Brano di testo:
26 gennaio 2017 11:30

Il capo del cartello di Sinaloa Joaquín Guzmán Loera, detto El Chapo, non si era ancora ripreso dal suo stupore quando la notte del 19 gennaio è sceso dall’aereo che da Ciudad Juárez, alla frontiera con il Messico, lo aveva portato all’aeroporto di MacArthur, a Long Island. Il boss sarà processato dal tribunale federale del distretto est di New York per i reati commessi durante almeno venticinque anni di carriera criminale nel traffico di droga.

Dati archiviati:
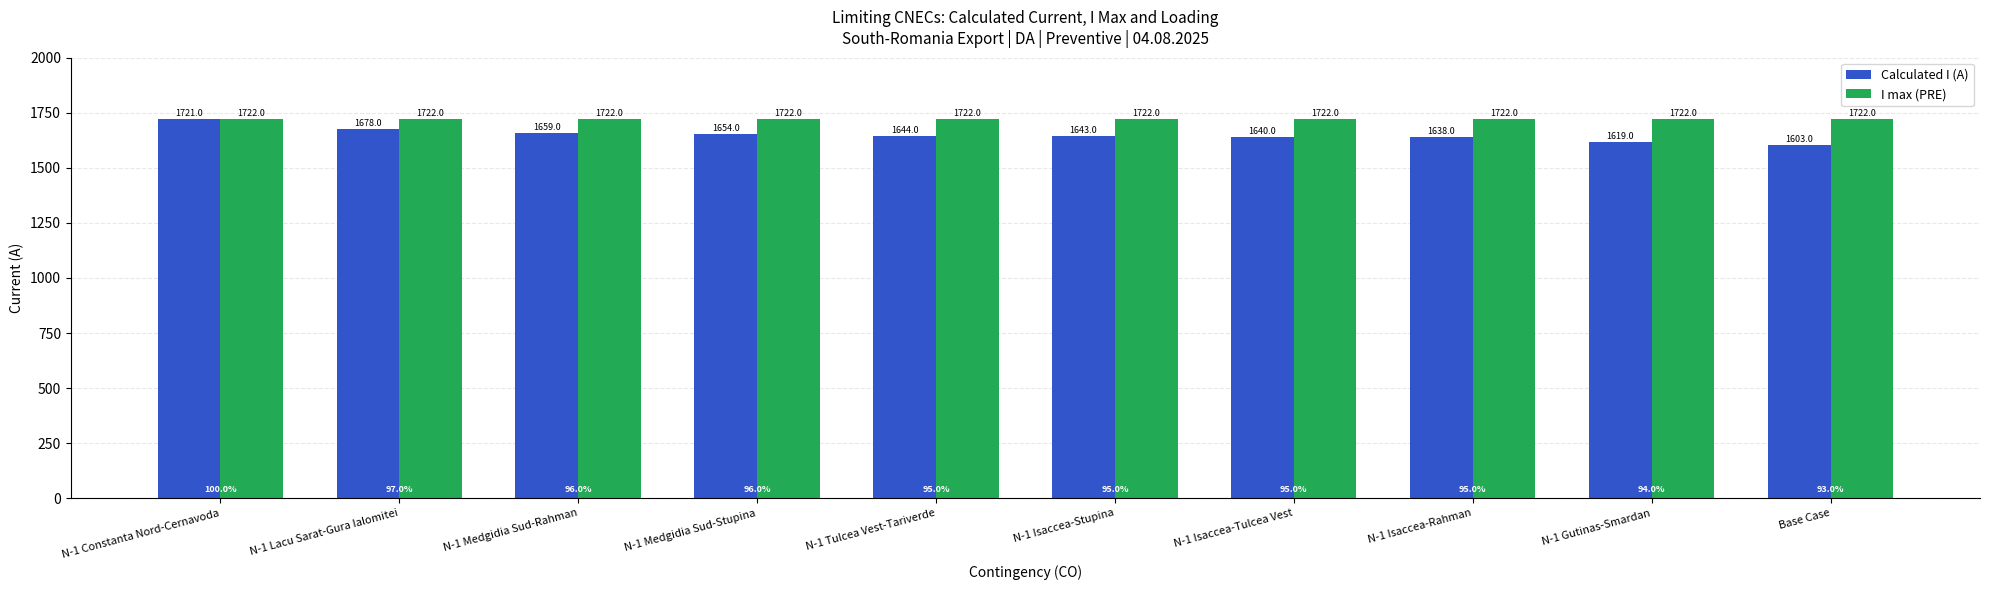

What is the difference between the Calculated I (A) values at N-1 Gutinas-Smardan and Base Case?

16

Istruzioni del compito: Secondo il brano, in quale aeroporto è arrivato El Chapo la notte del 19 gennaio? I dati non sono necessari.

Soluzione del problema: All'aeroporto di MacArthur, a Long Island.